Which son are you?  Are you the lost sinner, who lives as if the Father is dead?  Or are you the son who’s Mr. Scorekeeper, who begrudges the Father’s undeserved love, who expects some sort of reward for your own works of obedience?
We know this parable as the “Parable of the Prodigal Son,” but, though we identify with the prodigal son, the star of the parable isn’t the son won wishes his father was dead and later repents.  The star of the parable is the father.  Who lavishes his undeserved grace and kindness upon both his prodigal son and his stubborn son.
  That’s the point of the parable: Despite your sin, despite your rebellion, the Father says to you, “Son, you are always with me, and all that is mine is yours.” Through the death of the obedient Son, our brother Jesus Christ, who does the Father’s will and leaves His inheritance, dwells with us unclean sinners, and wallows in shame and death on the cross, all that belongs to God is ours. We have a heavenly, eternal inheritance!  Through Christ, the Father shows foolish, reckless love to you and to me, calling us back from prodigal living, calling us back from self-righteousness and forgiving all our sin!  Who refuses to call us servants, but sprints to us, bowling us over in His love.
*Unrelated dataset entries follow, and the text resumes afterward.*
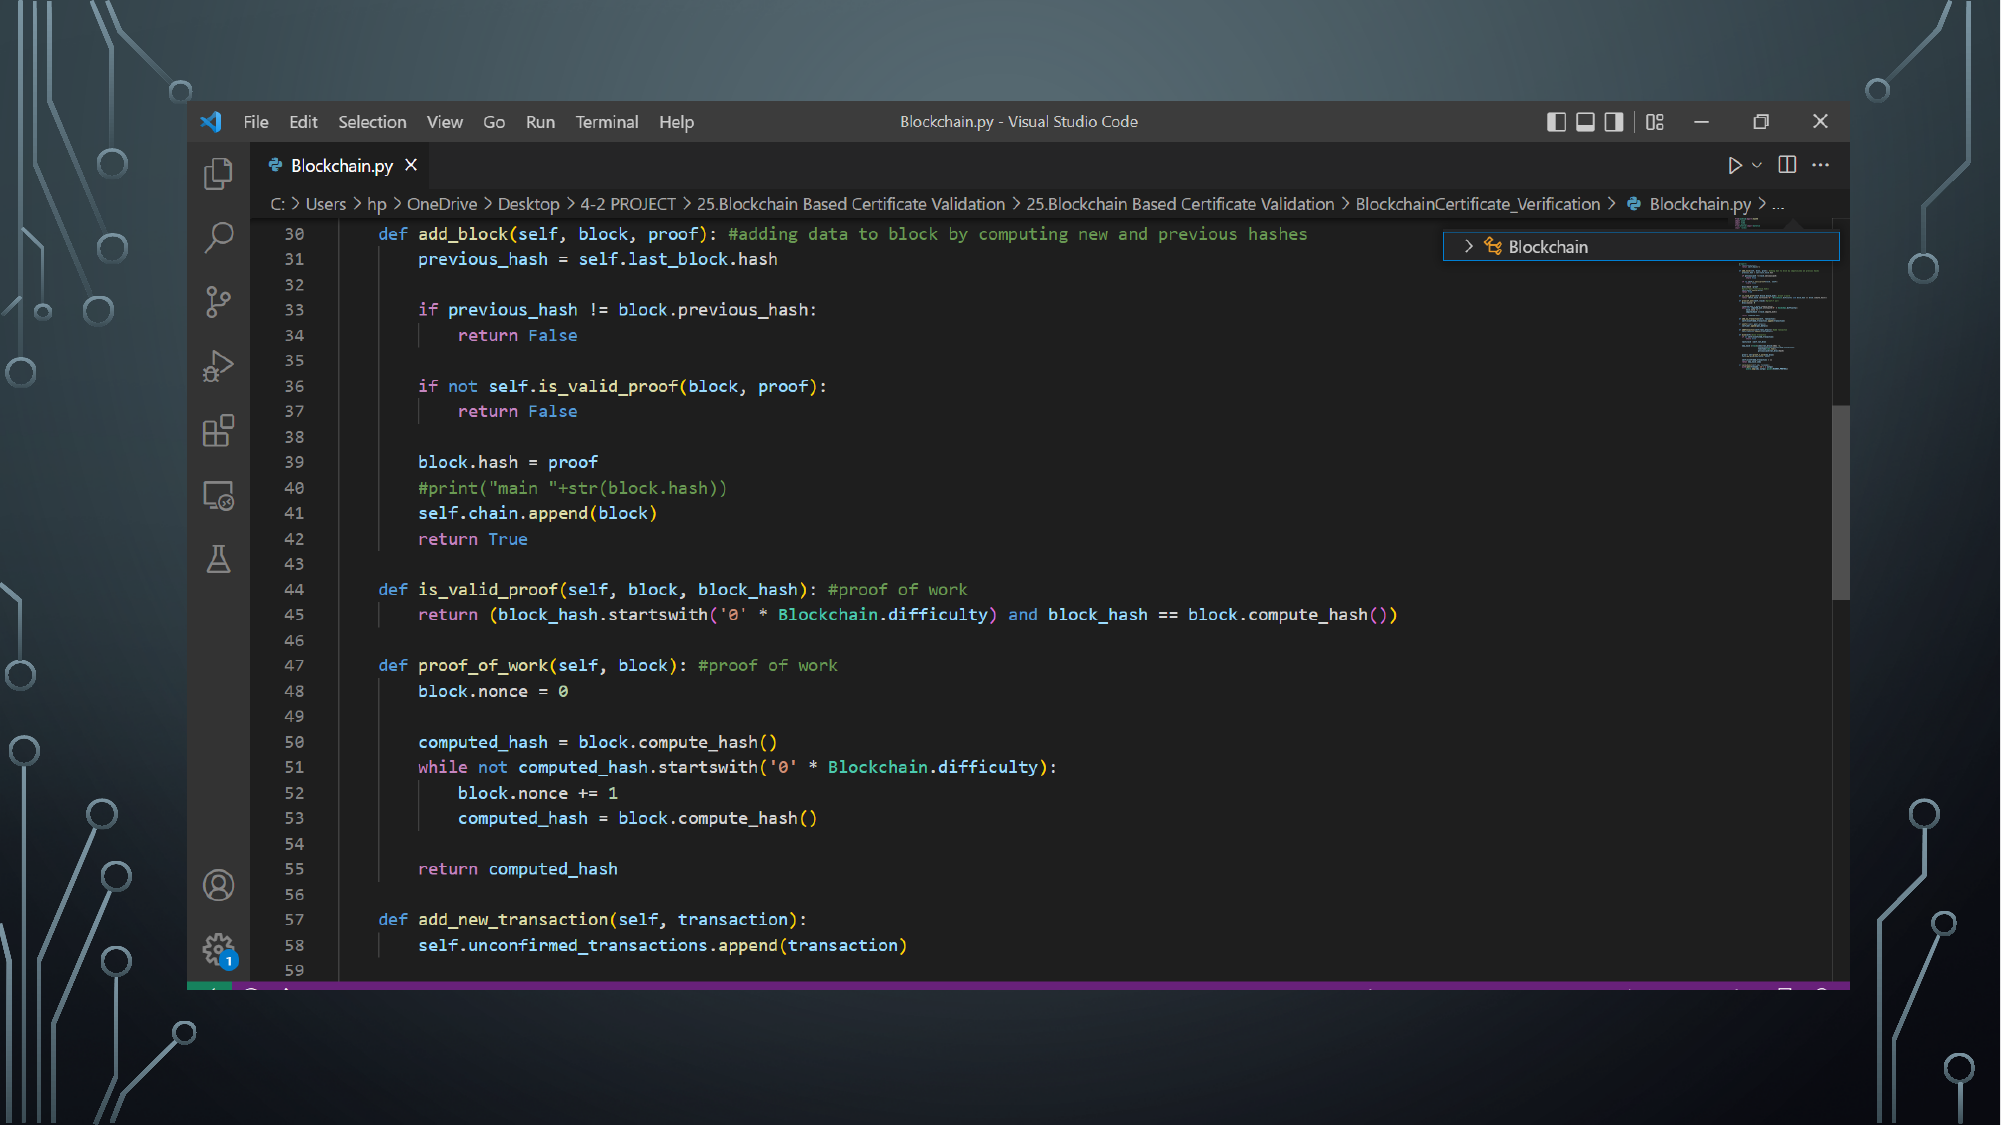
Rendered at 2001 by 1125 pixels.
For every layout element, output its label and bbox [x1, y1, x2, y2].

list [186, 101, 1851, 990]
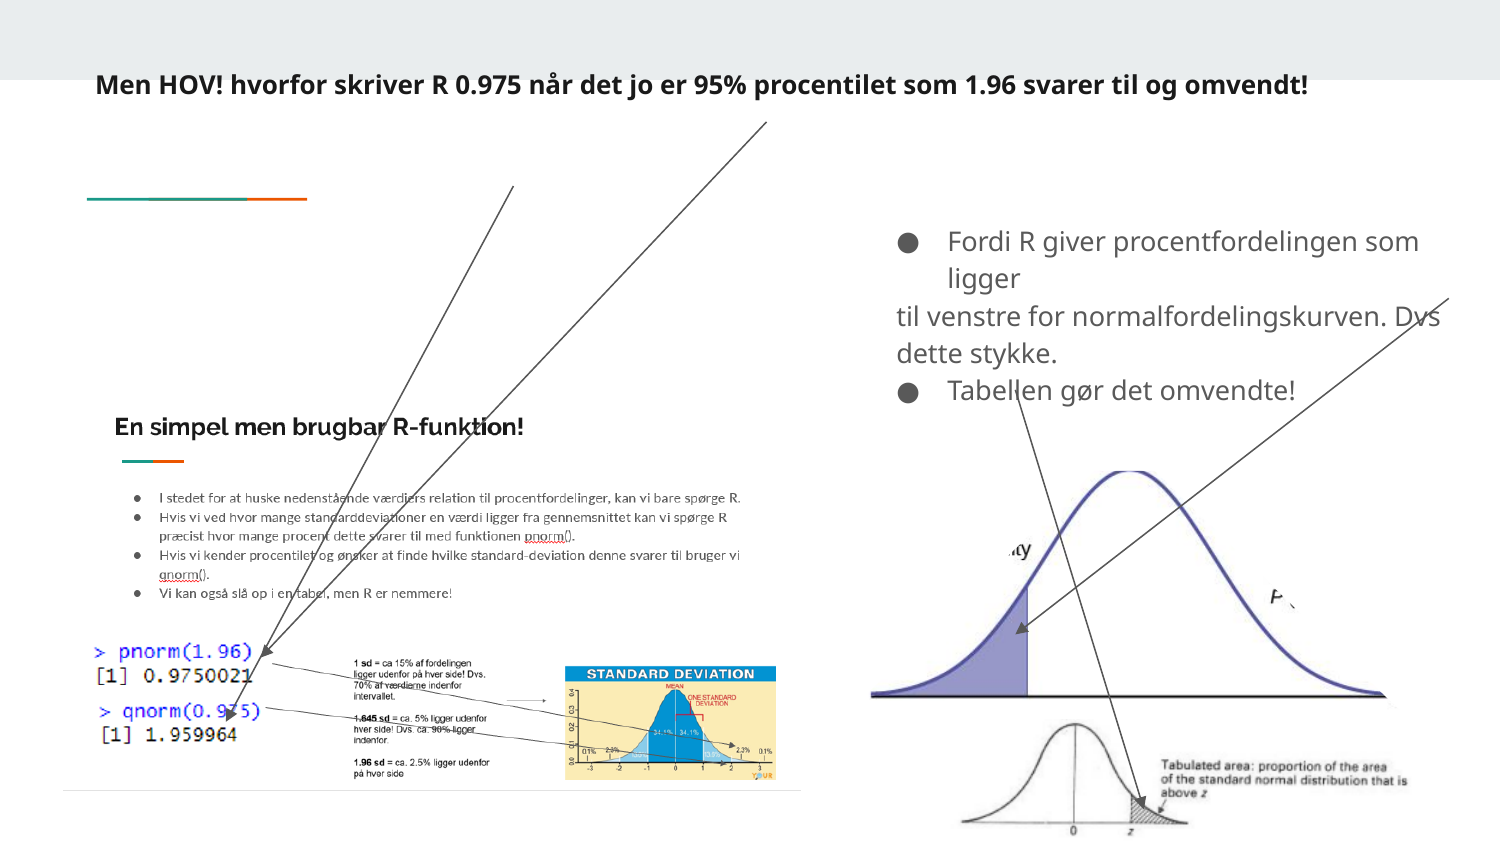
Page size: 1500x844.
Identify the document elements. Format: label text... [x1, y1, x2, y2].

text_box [225, 185, 514, 722]
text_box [1015, 298, 1450, 635]
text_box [1015, 389, 1145, 810]
picture [835, 470, 1437, 842]
picture [62, 407, 802, 791]
list Fordi R giver procentfordelingen som ligger til venstre for normalfordelingskurven. Dvs dette stykke. Tabellen gør det omvendte! [857, 204, 1500, 576]
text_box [260, 121, 767, 658]
title Men HOV! hvorfor skriver R 0.975 når det jo er 95% procentilet som 1.96 svarer til og omvendt! [80, 53, 1342, 141]
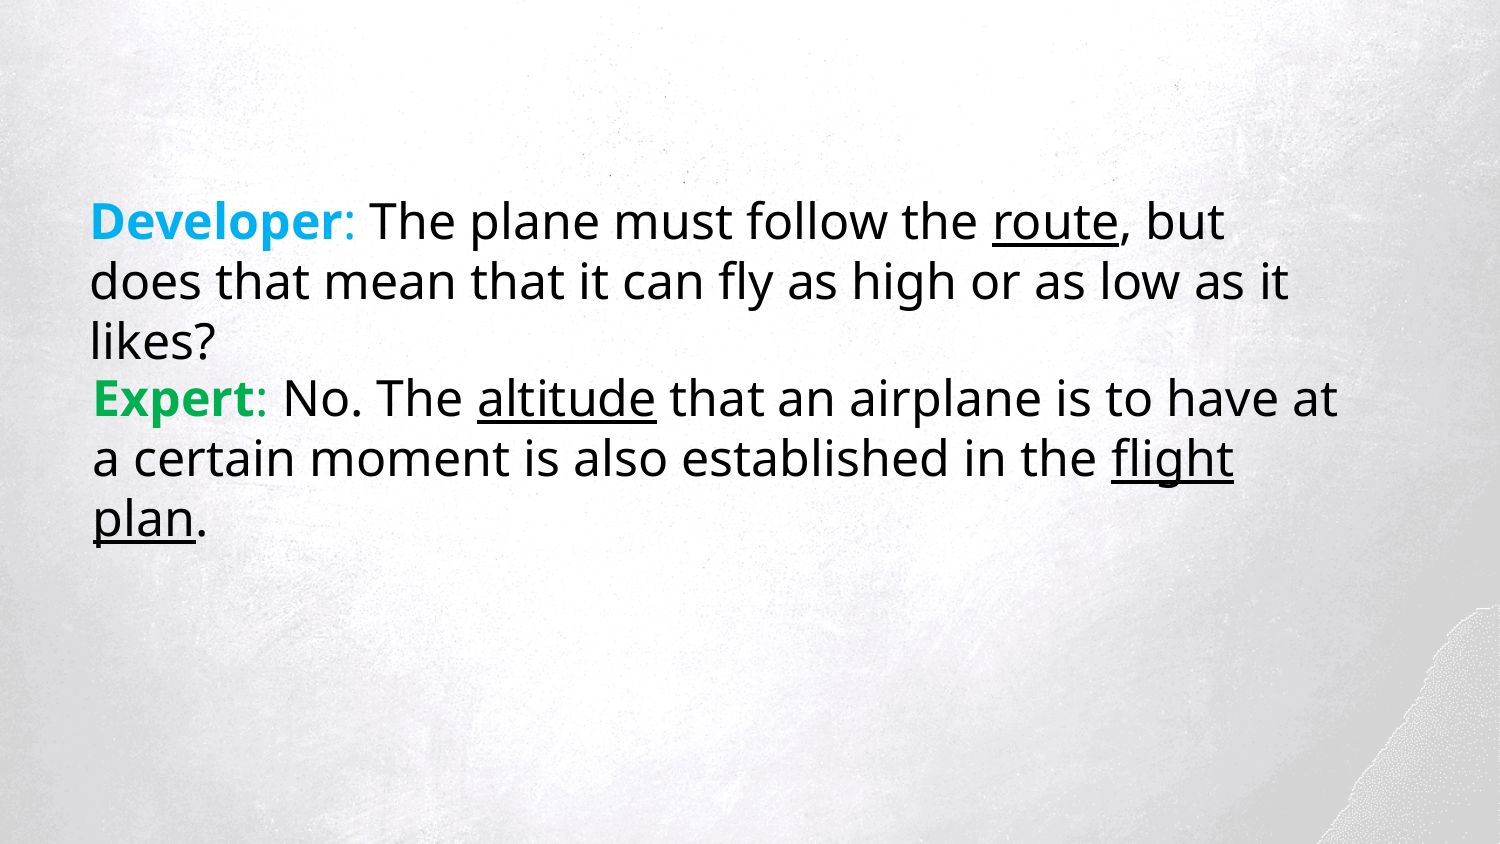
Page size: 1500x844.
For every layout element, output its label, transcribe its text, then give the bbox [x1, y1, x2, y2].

text_box Expert: No. The altitude that an airplane is to have at a certain moment is also established in the flight plan. [78, 359, 1366, 554]
text_box Developer: The plane must follow the route, but does that mean that it can fly as high or as low as it likes? [74, 182, 1363, 378]
picture [0, 0, 1500, 844]
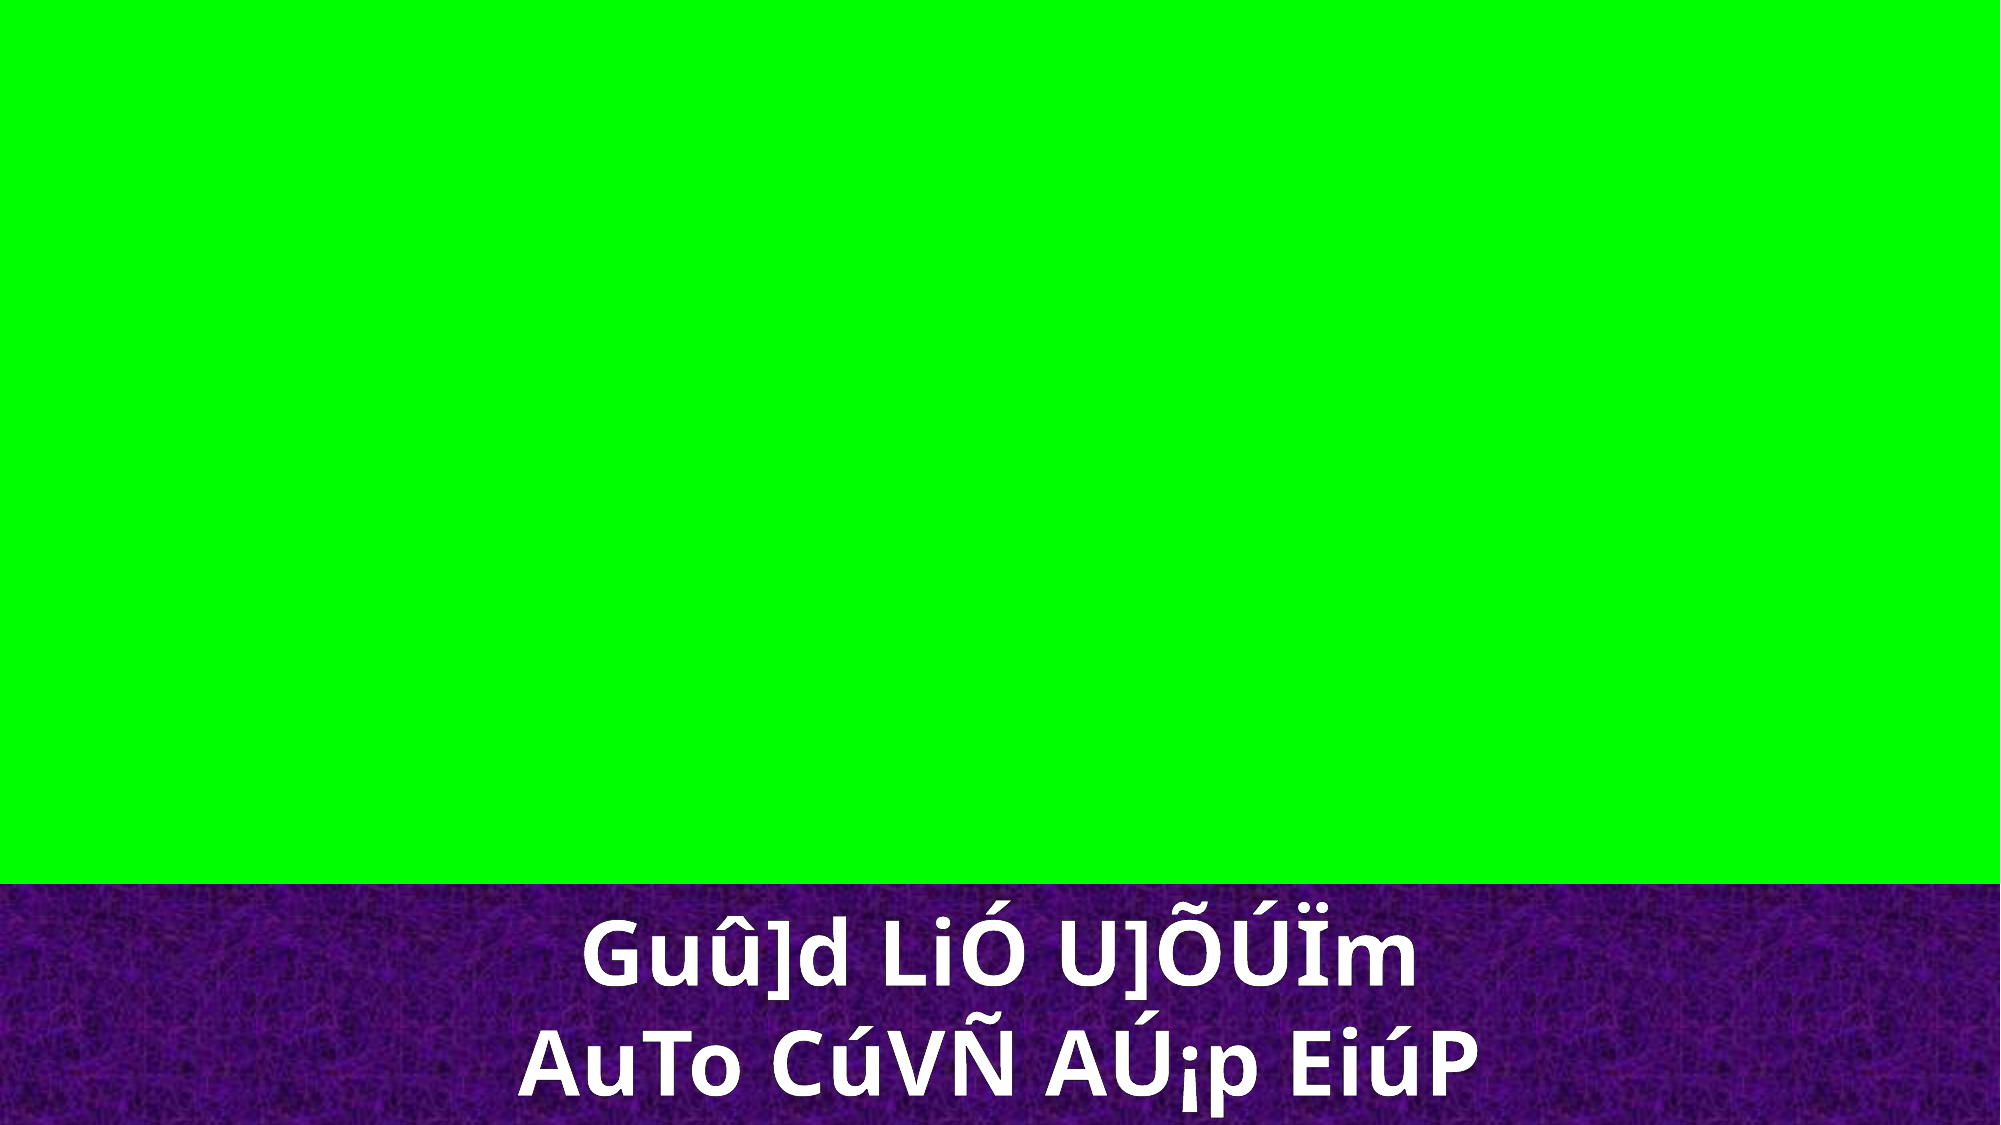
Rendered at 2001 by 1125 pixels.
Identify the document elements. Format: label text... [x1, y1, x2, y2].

text_box Guû]d LiÓ U]ÕÚÏm AuTo CúVÑ AÚ¡p EiúP [0, 886, 2000, 1122]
And God says that He’s always with us; He is ‘God with us,’ who dwells among us in grace, who celebrates when we repent. That’s where we receive this inheritance, this is where we dwell with God: at the celebration, the marriage feast of the Lamb in His Kingdom. “It was fitting to celebrate and be glad, for this your brother was dead, and is alive; he was lost, and is found.” It is fitting, necessary that God would celebrate the finding of the lost, the making alive of the dead, for nothing else gives Him as much joy as making Prodigal Sons and Stubborn brothers His beloved children, to rejoice with Him forever.  Aman.
The peace of God, which surpasses all understanding, keep your hearts and minds in Christ Jesus, unto life everlasting.  Amen.